Neuroprotective Potential of Orientin with Antiepileptic Drugs against Pentylenetetrazole-induced Kindling Model and Evaluation of Behavioral Assessment in Mice

The neuroprotective effect of bioflavonoids has been demonstrated in epileptic disorder. The objective of this study was to investigate the anticonvulsant and adjuvant effects of the bioflavonoid and explore behavioural responses of orientin (Ore) on kindled mice induced by pentylenetetrazole [PTZ]. Albino Swiss mice weighing 20-30 g were divided into nine groups [n=6]. Prior to the PTZ dose, alternatively, ore [10 mg/kg, i.p.] was given for 7 days, dissolved in 6% w/v carboxymethylcellulose [CMC] salt. On the 7th day, saline was solubilized with Lamotrigine [Lmt], Phenobarbital [Pb], and Gabapentin [Gbp] and administered as separate intraperitoneal [i.p.] injections 30 minutes prior to the PTZ dose. For the development of kindling seizures in mice, PTZ [30 mg/kg, i.p.] was delivered to all the mice for 12 days, alternatively until the animals appeared to develop full motor muscle jerking seizures. Mice who survived from complete motor seizures were selected for further experimentation. Data showed that anticonvulsive activity was exhibited by the control.

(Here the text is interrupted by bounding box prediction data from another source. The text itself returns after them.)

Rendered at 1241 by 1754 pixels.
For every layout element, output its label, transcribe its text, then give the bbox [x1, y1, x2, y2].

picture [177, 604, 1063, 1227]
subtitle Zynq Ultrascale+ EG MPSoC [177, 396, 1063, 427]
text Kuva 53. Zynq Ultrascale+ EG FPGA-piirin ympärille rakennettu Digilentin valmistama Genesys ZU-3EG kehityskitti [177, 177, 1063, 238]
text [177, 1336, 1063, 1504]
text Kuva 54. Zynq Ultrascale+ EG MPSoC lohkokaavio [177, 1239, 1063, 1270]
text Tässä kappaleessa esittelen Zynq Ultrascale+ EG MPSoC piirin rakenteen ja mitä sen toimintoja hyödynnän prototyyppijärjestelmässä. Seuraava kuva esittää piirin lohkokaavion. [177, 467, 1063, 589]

Ore [10 mg/kg] with PB [40 mg/kg, i.p.] was administered on the 12th day and showed an increase in transfer delays [ITL and RTL]. Anti-seizure efficacy of drugs was investigated at the effective dose of ore at 10 mg/kg + PB 40mg/kg in group 7 and was found to have promising therapeutic outcomes and potency in therapeutic strategies and associated concerns.